CONSIGNE:
Dans le texte à lire, quels articles du règlement n° 2730/79 sont cités après le mot « notamment » ?

TEXTE À LIRE:
43 . Je ne pense toutefois pas que cette jurisprudence soit applicable dans le cadre de la réglementation pertinente en l' occurrence .
44 . La prémisse à la base du raisonnement de Philipp Brothers, à savoir qu' il résulterait clairement du libellé de l' article 25, paragraphe 2, du règlement n° 2730/79 que cette disposition vise à sanctionner le manquement à deux obligations distinctes ( voir la page 13 de ses observations écrites ), et donc le renvoi à la jurisprudence précitée de la Cour, n' est à mon avis pas fondée . L' article 25, paragraphe 2, ne distingue pas entre l' obligation d' exporter et l' obligation de déposer les
documents prouvant cette exportation dans les délais prescrits . Aux termes de cette disposition comme aux termes des autres dispositions du règlement n° 2730/79 ( voir, notamment, les articles 9, 10, 11 et 20 ), n' est censé avoir exporté ou mis à la consommation dans le pays tiers que celui qui le prouve au moyen des documents prévus . Cela vaut également dans le cas du deuxième tiret de l' article 25, paragraphe 2, en ce sens que, pour en bénéficier, l' exportateur doit bien entendu apporter,
dans les délais prescrits, la preuve que le produit a atteint une destination autre que celle pour laquelle l' avance avait été calculée . C' est sur la base de cette preuve que le montant versé indûment pourra être déterminé et donc remboursé .

DONNÉES FOURNIES:
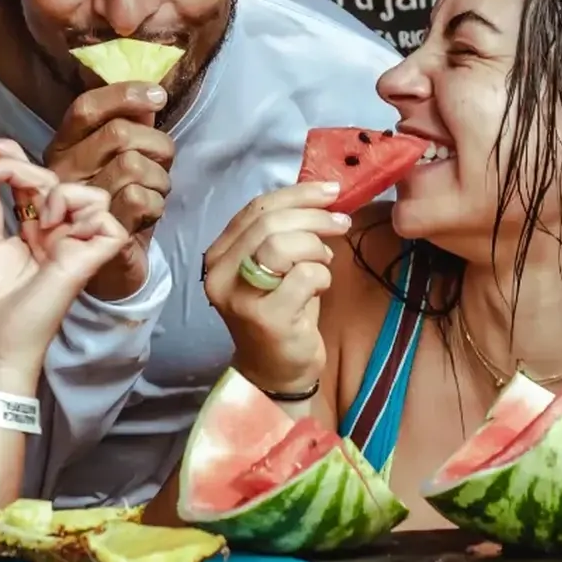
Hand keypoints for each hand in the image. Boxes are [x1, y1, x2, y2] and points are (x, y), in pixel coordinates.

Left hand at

RÉPONSE:
Les articles 9, 10, 11 et 20.